The Commandant looked at him with increasing displeasure as his bag revealed nothing more surprising than the usual doctor’s implements. The man scowled. ‘Dr. Derain, two prisoners have escaped from the infirmary since your last visit. What do you know about it?’ The voice which came from the plump face was threatening. He plied at the bottom and sides of Jacob’s bag with stubby fingers and then threw it impatiently across the room.
Jacob allowed the surprise to settle slowly on his face and then looked with a fearful man’s caution at the Commandant.
‘I? I know nothing. How dreadful for you. I am sorry, Monsieur le Commandant,’ he sto
oped a little more into his capacious suit. And then he looked directly into the man’s eyes, his own sheltered behind the thick spectacles. ‘Monsieur le Commandant, would a man like me dare to come back into your camp if I had helped an escapee?’ A tiny self-derisory smiled tugged at his mouth.
The Commandant looked at him closely and then blurted out, ‘Let him do his rounds.’
The officers tailed him. Jacob walked with Derain’s blundering countryman’s gait towards the infirmary and slowly carried out his duties under watchful eyes. The Canadians were gone. His part of the return favour to Beaulieu was accomplished.
When he left the prison, he made his way by a circuitous route back to the University. From the locker-room, he picked up a case and went to the train station. The train to Toulouse was on time. Jacob found a seat in the third carriage. As they neared the first stop, he walked slowly to the lavatory. There, he changed quickly into a well-fitting suit; ruffled the pomade out of his hair, so that it’s tousled curl returned; exchanged thick spectacles for a pair of heavy hornrimmed glasses; put Derain’s papers into a compartment in his case and took out Lemaître’s; and donned a soft grey hat. When the train started to move again, he joined the line of newcomers and with a busy, efficient man’s brisk pace strode into a different compartment.

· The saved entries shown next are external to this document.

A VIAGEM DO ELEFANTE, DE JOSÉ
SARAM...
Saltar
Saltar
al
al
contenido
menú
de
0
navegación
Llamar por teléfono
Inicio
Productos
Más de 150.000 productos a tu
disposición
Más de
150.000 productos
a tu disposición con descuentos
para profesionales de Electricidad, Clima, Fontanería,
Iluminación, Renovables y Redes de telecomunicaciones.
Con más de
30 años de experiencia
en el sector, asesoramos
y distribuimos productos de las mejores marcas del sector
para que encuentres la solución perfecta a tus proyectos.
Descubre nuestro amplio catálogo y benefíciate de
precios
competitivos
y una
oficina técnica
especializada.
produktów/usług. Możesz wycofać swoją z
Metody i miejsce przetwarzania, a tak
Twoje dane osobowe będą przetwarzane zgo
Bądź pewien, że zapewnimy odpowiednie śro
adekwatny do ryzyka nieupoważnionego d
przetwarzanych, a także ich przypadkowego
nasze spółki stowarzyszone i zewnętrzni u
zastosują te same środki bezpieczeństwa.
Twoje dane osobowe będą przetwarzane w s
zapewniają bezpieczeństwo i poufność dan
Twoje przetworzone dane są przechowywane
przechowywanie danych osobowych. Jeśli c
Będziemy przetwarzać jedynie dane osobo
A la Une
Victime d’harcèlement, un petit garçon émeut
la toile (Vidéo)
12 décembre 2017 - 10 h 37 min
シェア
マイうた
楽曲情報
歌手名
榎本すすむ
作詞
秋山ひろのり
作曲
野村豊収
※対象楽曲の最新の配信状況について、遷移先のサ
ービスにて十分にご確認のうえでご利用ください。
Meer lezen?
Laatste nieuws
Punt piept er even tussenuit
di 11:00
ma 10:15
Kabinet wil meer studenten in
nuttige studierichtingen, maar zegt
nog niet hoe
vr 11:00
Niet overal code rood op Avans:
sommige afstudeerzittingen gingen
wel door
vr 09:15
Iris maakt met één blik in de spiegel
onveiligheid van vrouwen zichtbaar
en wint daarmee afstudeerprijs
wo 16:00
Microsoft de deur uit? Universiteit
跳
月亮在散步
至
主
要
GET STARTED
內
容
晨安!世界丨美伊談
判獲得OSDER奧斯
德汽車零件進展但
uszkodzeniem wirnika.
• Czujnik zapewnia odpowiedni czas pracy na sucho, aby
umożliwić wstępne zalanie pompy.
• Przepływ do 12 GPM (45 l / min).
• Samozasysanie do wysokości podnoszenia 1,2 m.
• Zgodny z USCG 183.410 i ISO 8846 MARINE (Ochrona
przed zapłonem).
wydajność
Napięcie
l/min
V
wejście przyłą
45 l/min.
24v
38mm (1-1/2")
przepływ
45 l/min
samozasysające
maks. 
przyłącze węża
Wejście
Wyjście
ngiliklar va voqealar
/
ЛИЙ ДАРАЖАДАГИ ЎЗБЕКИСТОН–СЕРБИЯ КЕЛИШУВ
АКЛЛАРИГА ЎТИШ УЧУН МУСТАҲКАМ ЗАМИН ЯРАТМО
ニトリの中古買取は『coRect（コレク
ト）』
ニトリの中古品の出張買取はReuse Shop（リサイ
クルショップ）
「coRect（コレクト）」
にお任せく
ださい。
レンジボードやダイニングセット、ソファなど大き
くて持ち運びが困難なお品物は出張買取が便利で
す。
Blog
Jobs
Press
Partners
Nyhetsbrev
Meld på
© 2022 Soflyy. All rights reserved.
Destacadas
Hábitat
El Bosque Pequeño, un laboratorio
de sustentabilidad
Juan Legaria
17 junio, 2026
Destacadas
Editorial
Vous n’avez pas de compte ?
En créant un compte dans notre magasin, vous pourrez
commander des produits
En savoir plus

As he sat down and pulled out of his pocket an old medical journal, he wondered wryly to himself at the skills war had taught him. Not only him, but countless others. A welter of resources untapped in peacetime. He was continually amazed at people’s endurance, their fierce loyalties, the instant, unspoken camaraderie which grew up between strangers engaged in common tasks. He marvelled at the ability the war had spawned in all of them for living in the present, from moment to discrete moment, as if the future, a time after the war, was akin to a heavenly afterlife and not part of the continuum of existence.